Tuesday, May 3, 2016

Grubbses, Campbells, Sutters, and Hodils: Margaret Grubbs and her husband Samuel Hodil

Lottie Campbell's sister Emma appears on the 1880 census in Indiana Tp., Allegheny Co., living with Samuel Hodil, 74, and his wife Margaret, 65. Emma is listed as "domestic servant" and "grandniece". Margaret, it turns out, was born a Grubbs, so here is a likely connection with the mother "Sarah Grubbs" mentioned on the death certificate of Emma's and Lottie's younger sister Sarah's death certificate.

Hodil families on the 1870 Federal census.

Samuel and Margaret Hodil's family is fairly easy to track.  Their nine children were as follows:
  • Frederick Hodil, b.5 July 1832. He married Ann Campbell some time in the early 1860s.
  • John Hodil, b.20 June 1834. He married Sarah Jane Wible around 1860.
  • George Gilliam Hodil, b.15 September 1836. He married Mary Jane Hassinger, some time before 1880.
  • Susanna Hodil, b.17 April 1839. She married George Weber in 1859.
  • Sarah Ann Hodil, b.2 July 1842. She married John Shaw around 1885.
  • Samuel J. Hodil, b.30 September 1844. He married Sarah Jane Henry in the mid-1860s.
  • James C. Hodil, b.29 April 1847. He married Anna M. Sutter around 1871.
  • Rachel M. Hodil, b.20 September 1850. She married George Hassinger around 1872.
  • Margaret M. Hodil, b.9 November 1854. She married John R. Rickenbaugh about 1875.
(Mary Jane Hassinger (1844-1933) and George Hassinger (1850-1933) were brother and sister, found on the 1850 census in Indiana Tp. with their parents Henry and Eliza Hassinger. It was probably not the first time, and certainly not the last, that siblings in the Grubbs and Hodil families married siblings in another.)

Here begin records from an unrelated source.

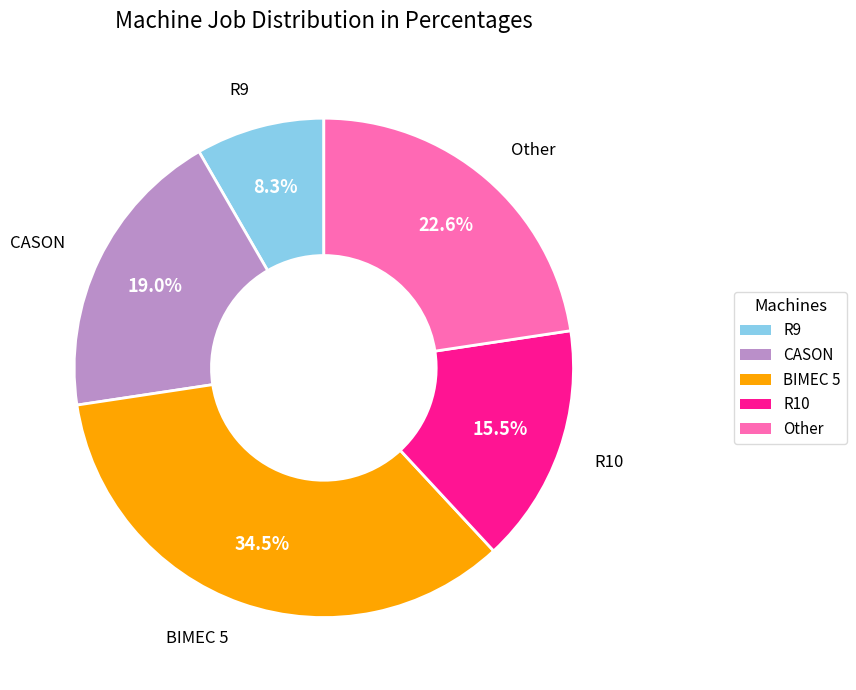

Does any single category account for the majority?

No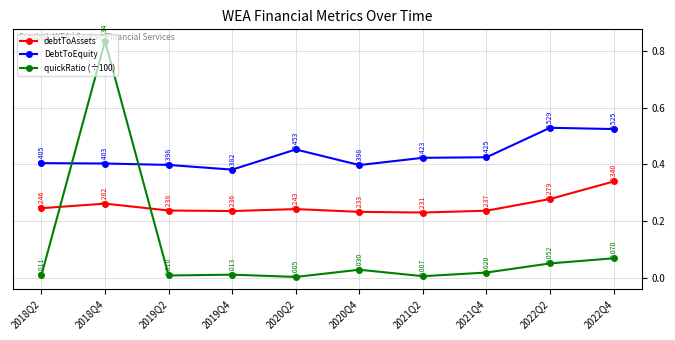

Which series has the largest total across all categories?

DebtToEquity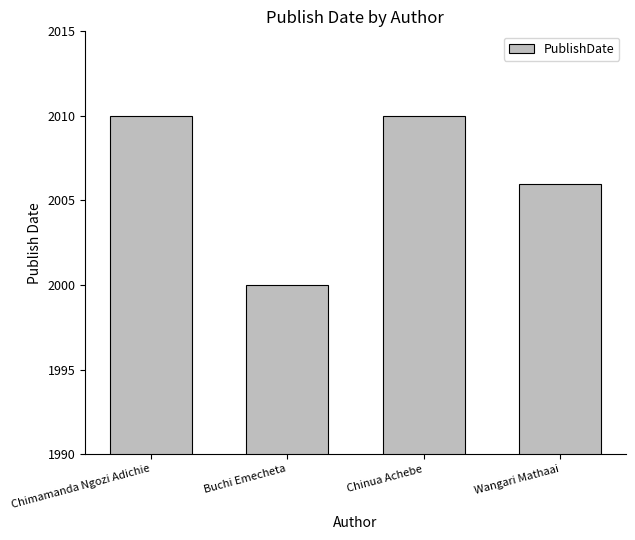

Which category has the lowest value across all series?

Buchi Emecheta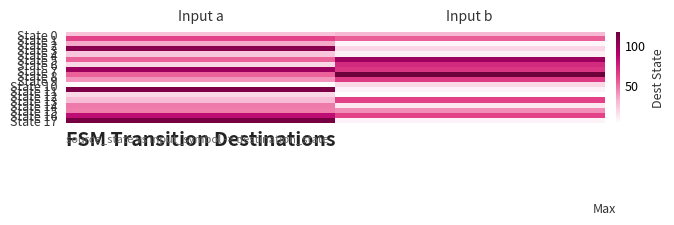

List the series in order of their peak value, highest first.

State 8, State 17, State 11, State 3, State 7, State 5, State 16, State 6, State 9, State 13, State 1, State 14, State 15, State 2, State 0, State 4, State 10, State 12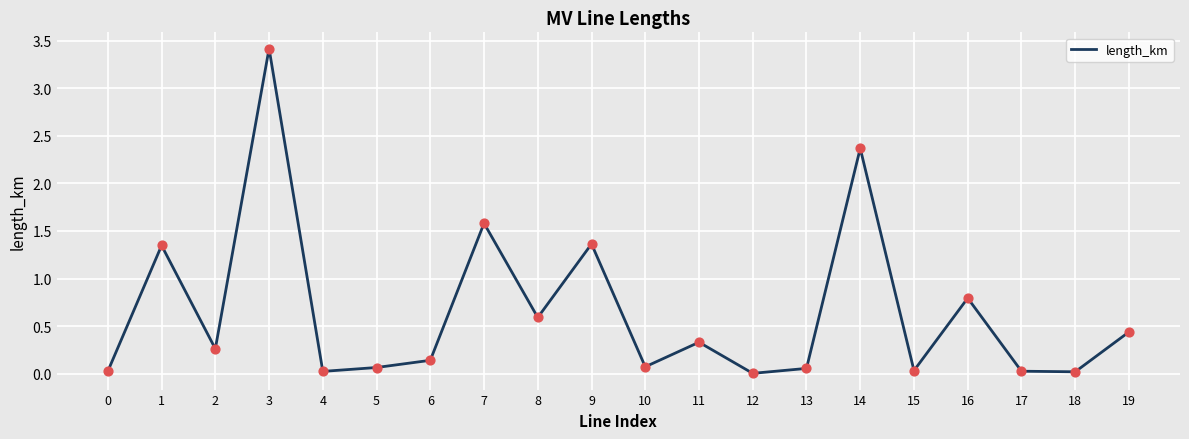

What is the change in value from 8 to 15?

-0.6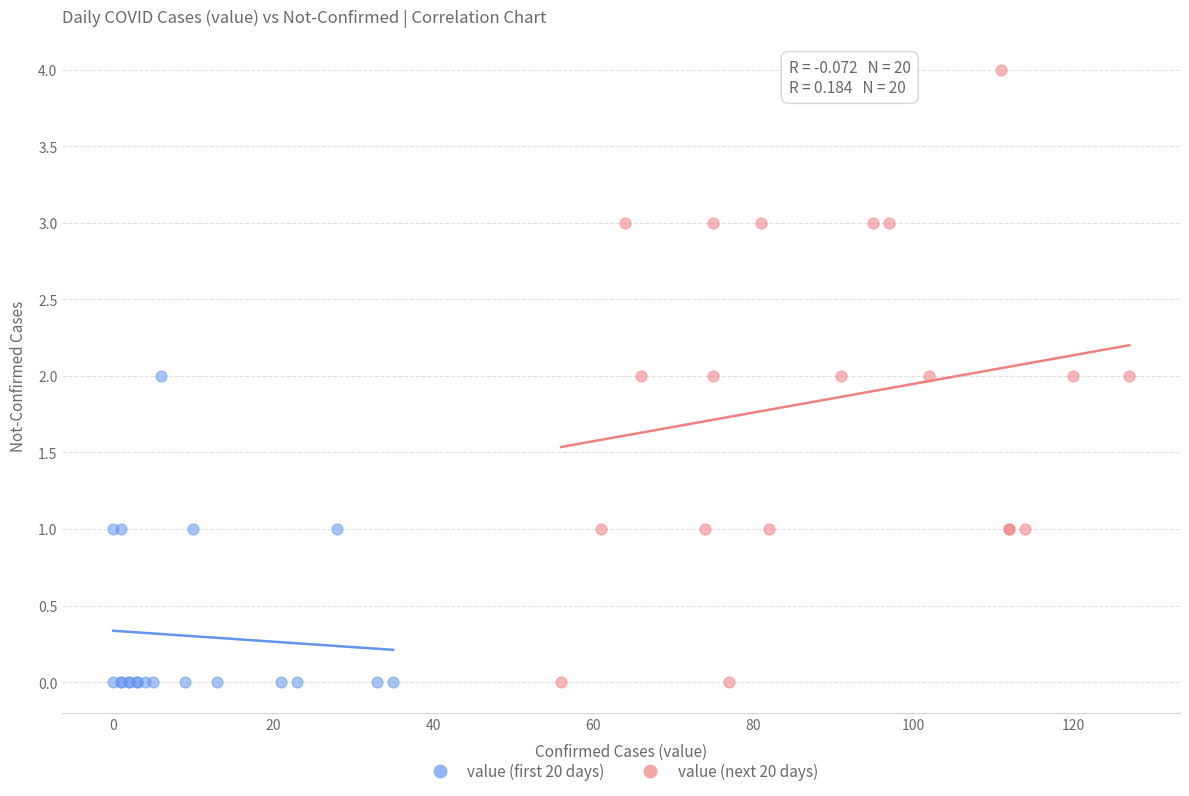

Which series has the widest spread of Y values?

value (next 20 days)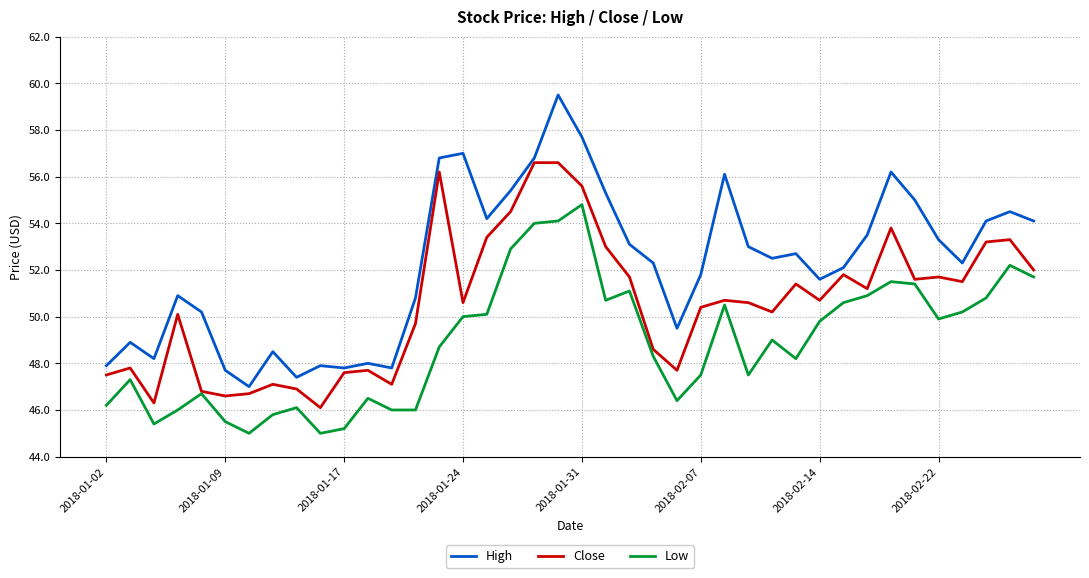

At how many categories does at least one series exceed 52?

23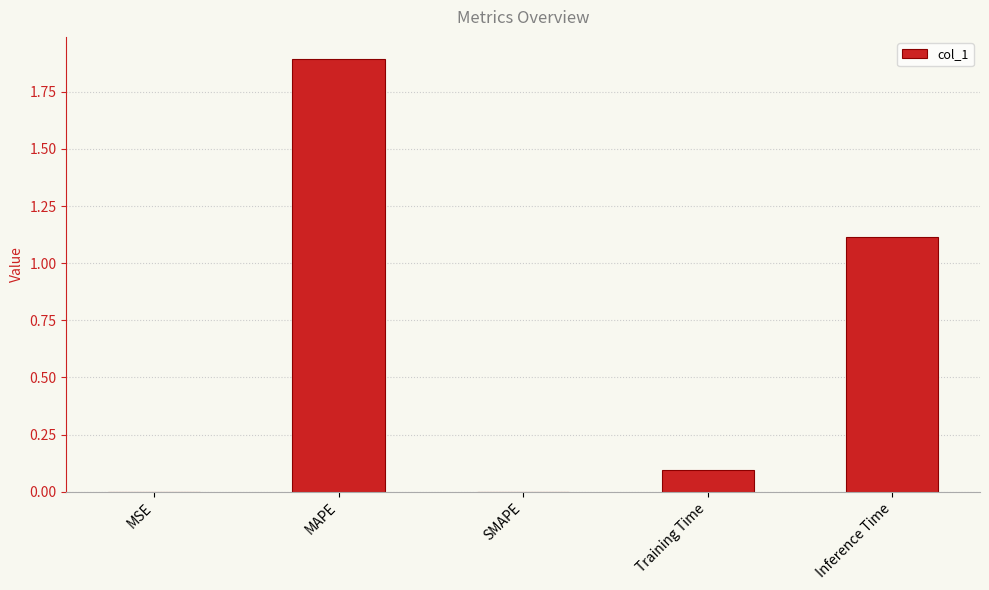

What is the sum of all values?

3.1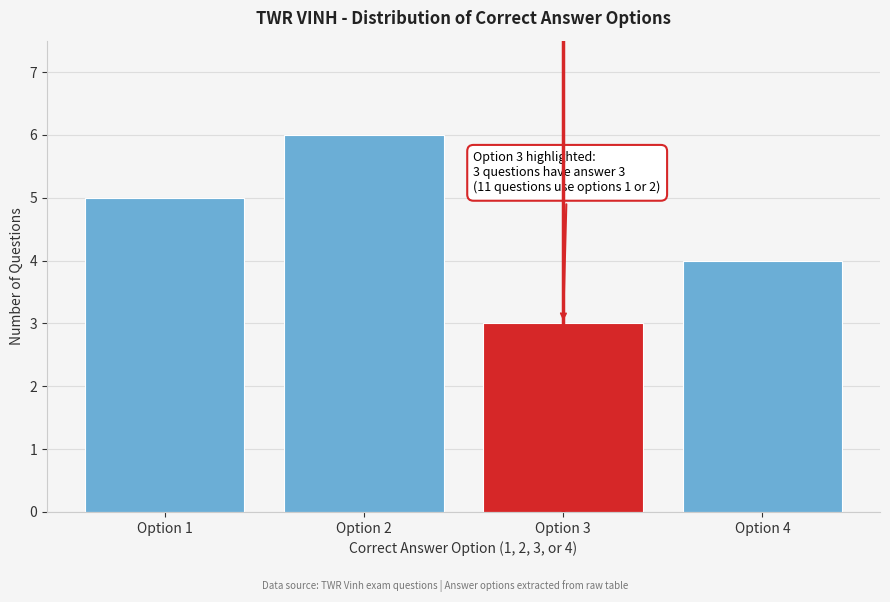

Reading left to right, transcribe all the data shown in this chart.

Option 1=5	Option 2=6	Option 3=3	Option 4=4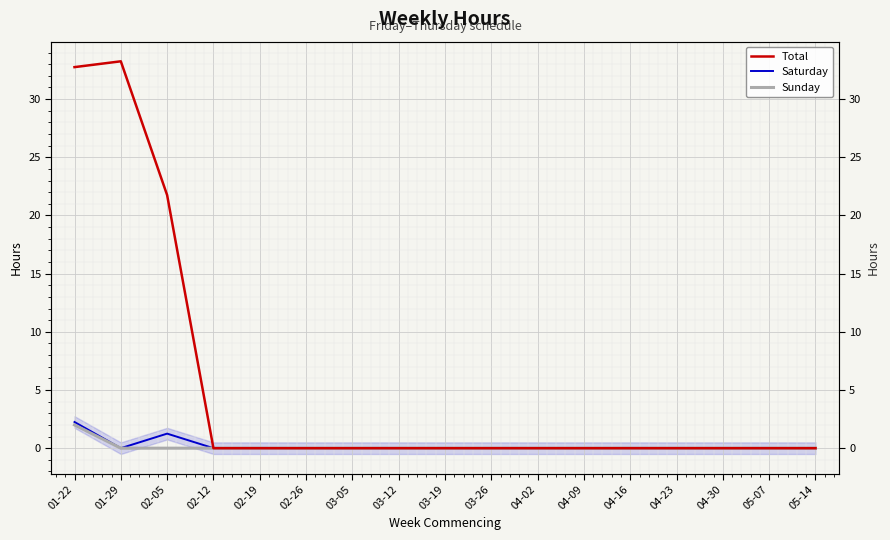

Where is the first local minimum for Saturday?

01-29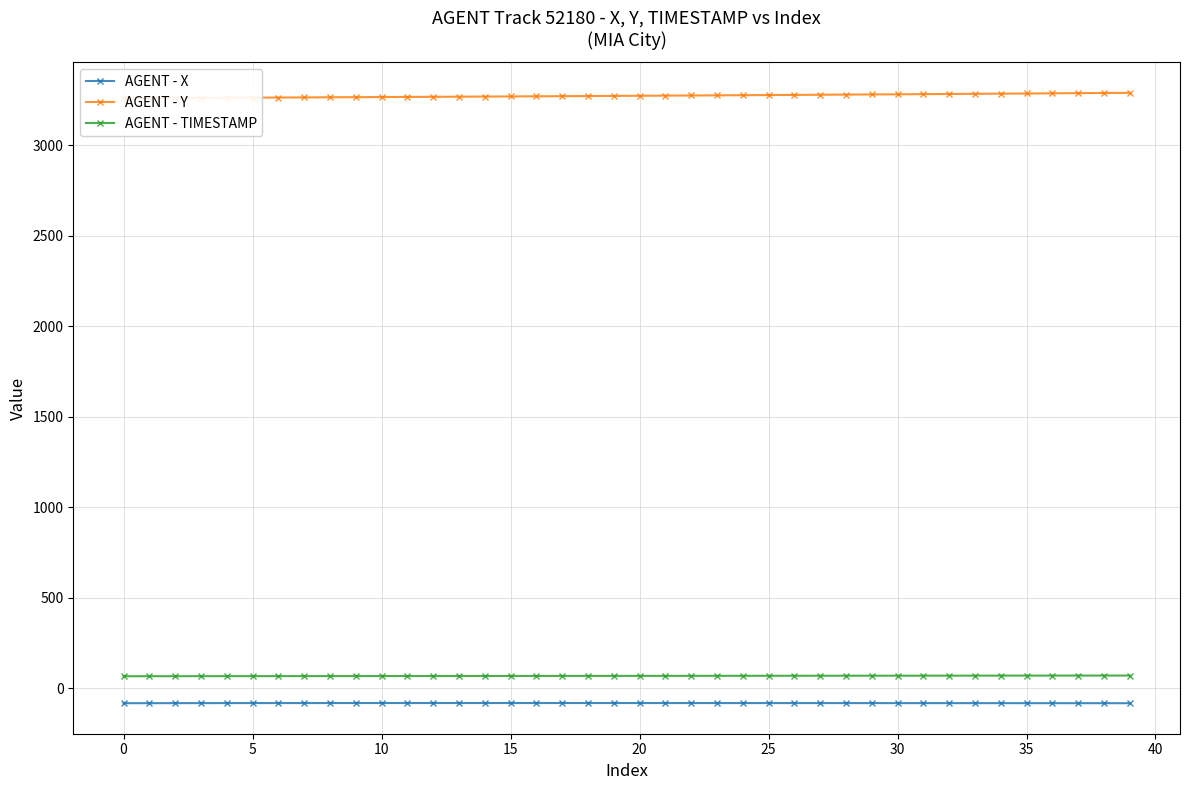

True or false: AGENT - TIMESTAMP and AGENT - X cross at least once.

False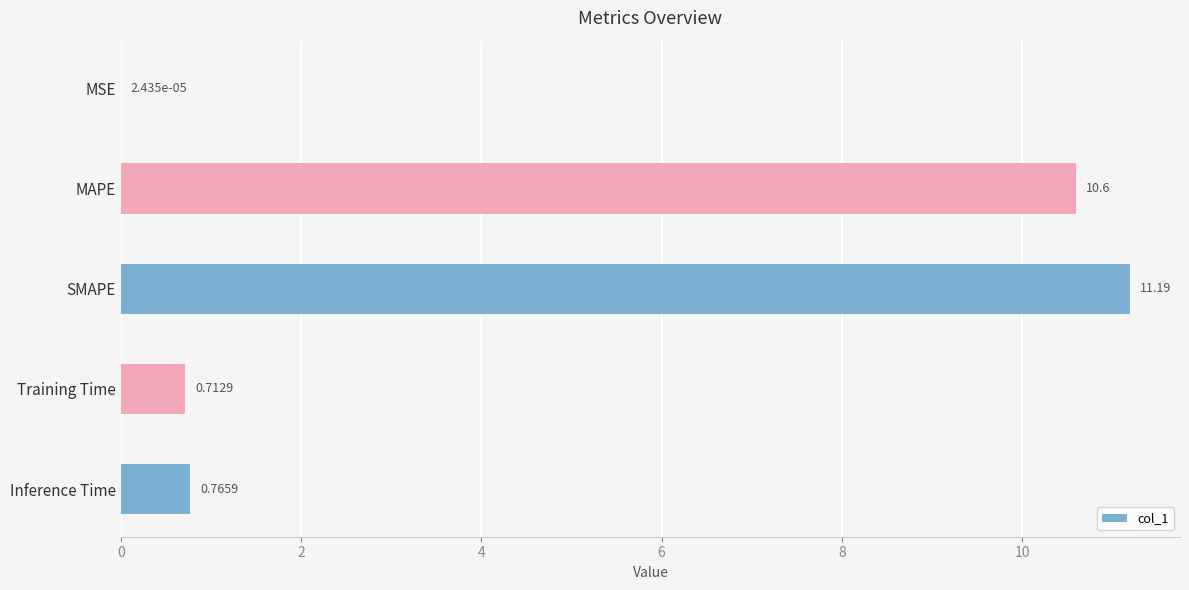

Which category has the highest value across all series?

SMAPE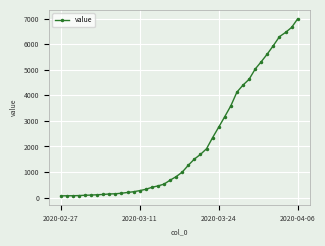

What is the greatest value displayed?

6995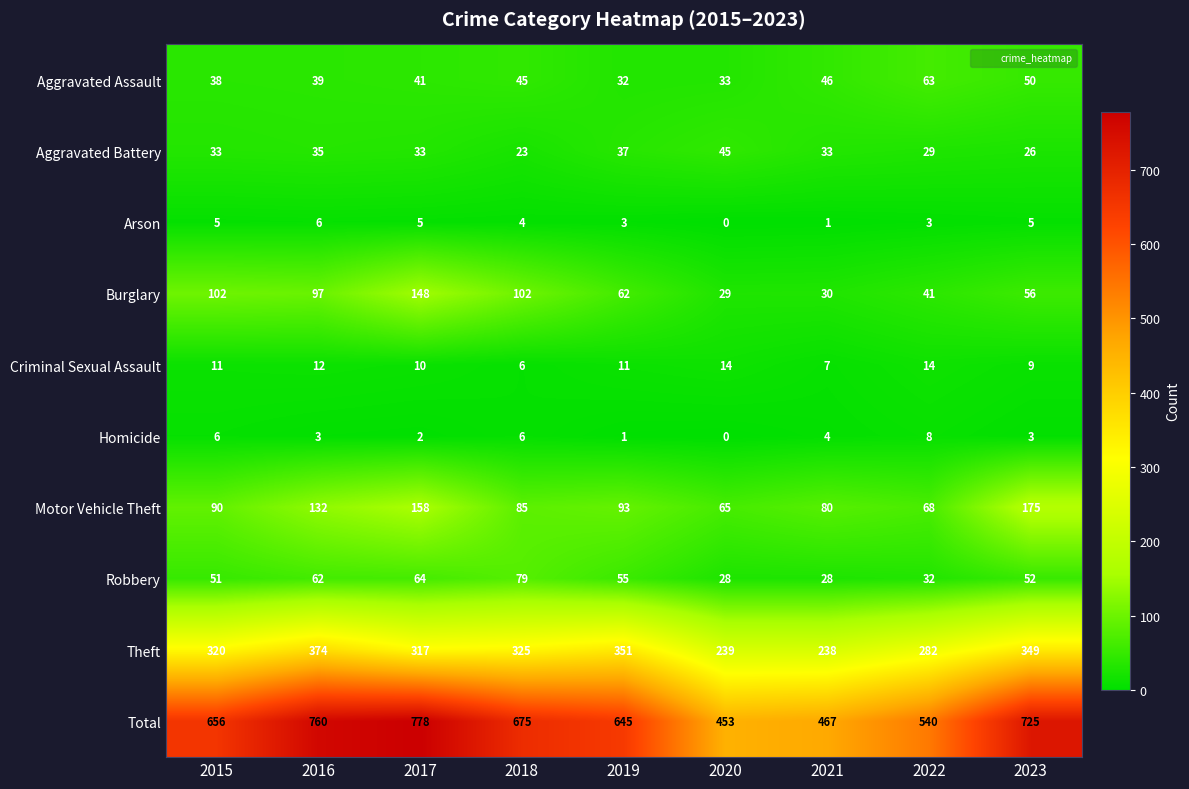

Rank the series at 2019 from highest to lowest value.

Total, Theft, Motor Vehicle Theft, Burglary, Robbery, Aggravated Battery, Aggravated Assault, Criminal Sexual Assault, Arson, Homicide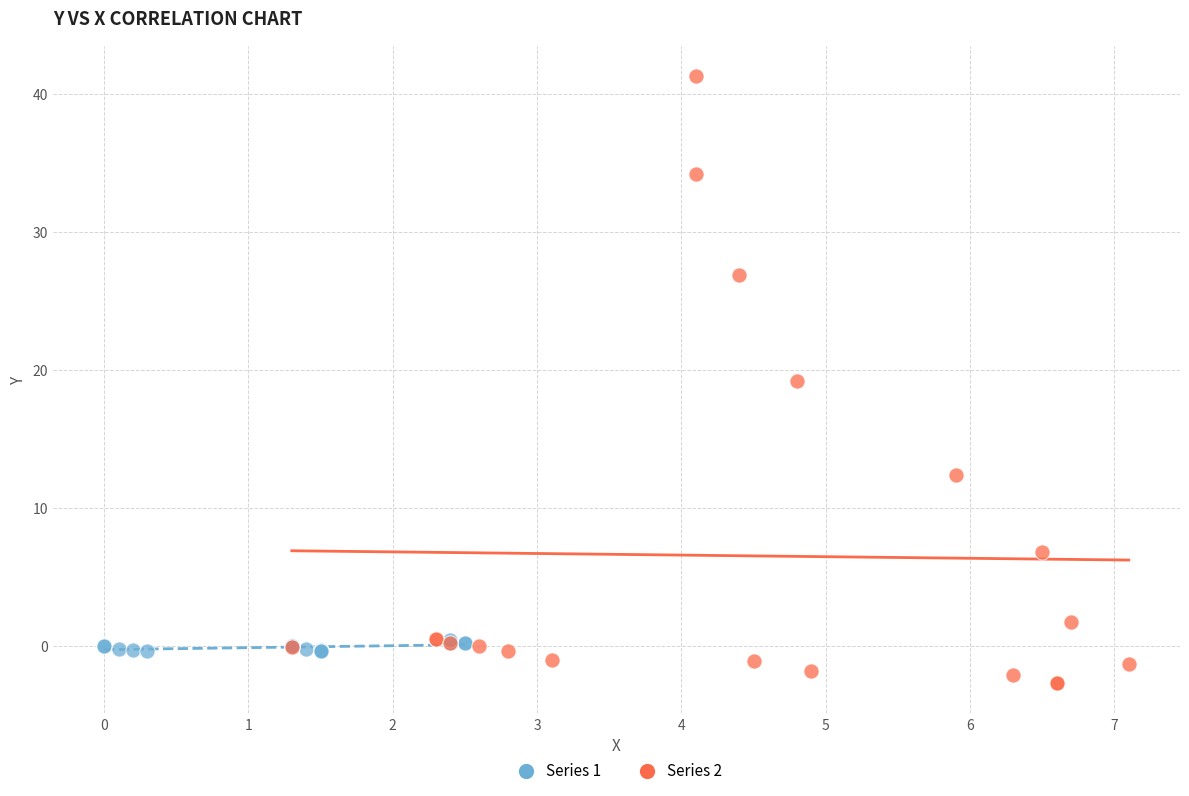

Which series contains the lowest Y value?

Series 2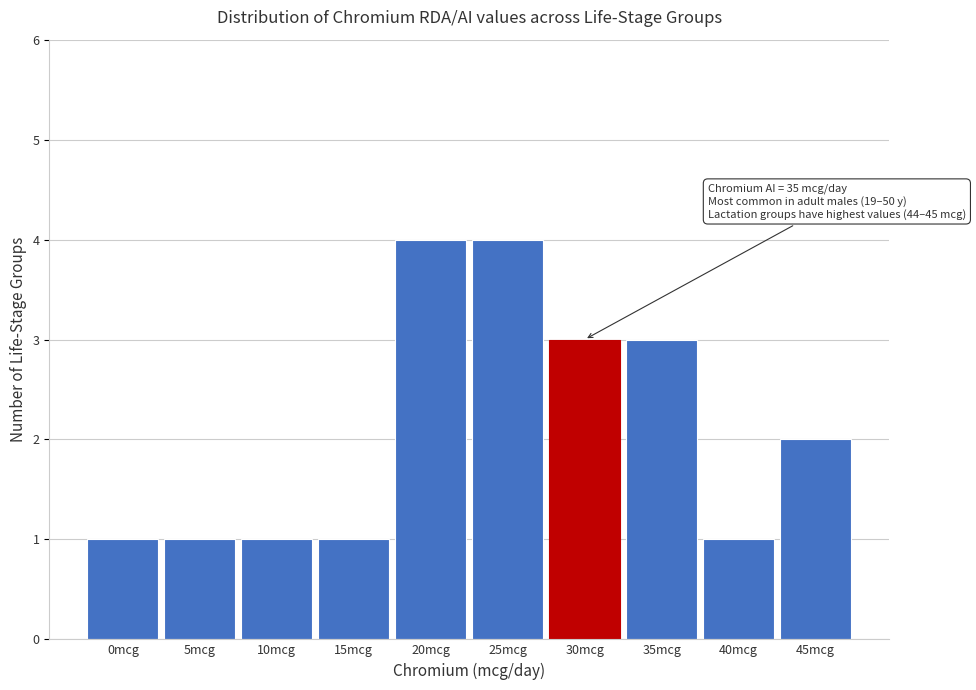

Reading left to right, list all the values displayed in this chart.

0mcg=1	5mcg=1	10mcg=1	15mcg=1	20mcg=4	25mcg=4	30mcg=3	35mcg=3	40mcg=1	45mcg=2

This family appears in various permutations in Indiana Tp., on the Federal censuses for 1850, 1860, 1870 and 1880 -- their name is found spelled "Huddle" and "Hoddil" before it settles down to "Hodil". Margaret died 20 July that year, and Samuel seven years later, on 18 August; they were both buried in Pine Creek cemetery.  (Frederick, John, George, Rachel, and Margaret, and their respective spouses, were also buried in Pine Creek.)

There do not, unfortunately, appear to be any Grubbs brides or grooms in the mid- or late-1800s in the "Pennsylvania Marriages, 1709-1940" database at FamilySearch.

Anna Sutter, James's wife, was as it happens the daughter of Ursula Sutter, the mysterious Lotta Sutter's "aunt" on the 1880 census.  This therefore gives us two connections now to Lottie Campbell McCully, the Sutter one (the family who took her in) and the Hodil one (Emma's great-aunt being Margaret Grubbs Hodil), three if you count that Margaret was born a Grubbs.

Assuming that Emma's, Lottie's, and Sarah's family had been broken up -- since they certainly do not appear together in Allegheny Co. on the 1880 census -- we can say that it is probable that one or the other, and more likely both, of their parents had died by 1880.